▶ **TASK ITEM**: Working through the data below, reproduce word for word the line with "Dachträgerprofil" and every line after it, both ends included, and omit the pictures.

▶ **DATASET RECORDS**:
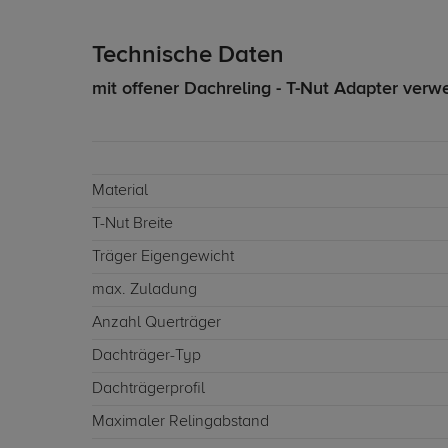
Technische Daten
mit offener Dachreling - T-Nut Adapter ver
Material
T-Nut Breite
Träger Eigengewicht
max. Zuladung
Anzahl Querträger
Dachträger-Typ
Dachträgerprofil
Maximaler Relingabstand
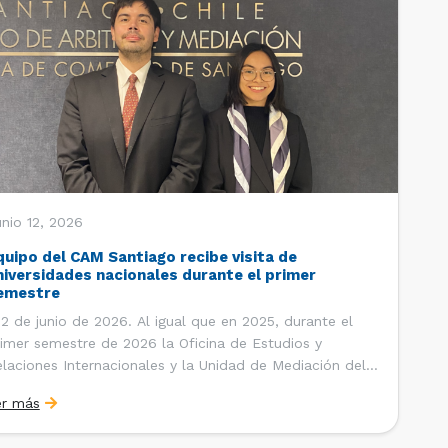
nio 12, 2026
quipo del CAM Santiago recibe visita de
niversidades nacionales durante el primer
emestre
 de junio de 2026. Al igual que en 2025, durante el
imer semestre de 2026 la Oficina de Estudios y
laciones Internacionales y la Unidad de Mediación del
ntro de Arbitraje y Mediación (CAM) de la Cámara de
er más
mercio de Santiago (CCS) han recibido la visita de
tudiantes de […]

▶ **EXERCISE ANSWER**:
Dachträgerprofil
Maximaler Relingabstand
nio 12, 2026
quipo del CAM Santiago recibe visita de
niversidades nacionales durante el primer
emestre
 de junio de 2026. Al igual que en 2025, durante el
imer semestre de 2026 la Oficina de Estudios y
laciones Internacionales y la Unidad de Mediación del
ntro de Arbitraje y Mediación (CAM) de la Cámara de
er más
mercio de Santiago (CCS) han recibido la visita de
tudiantes de […]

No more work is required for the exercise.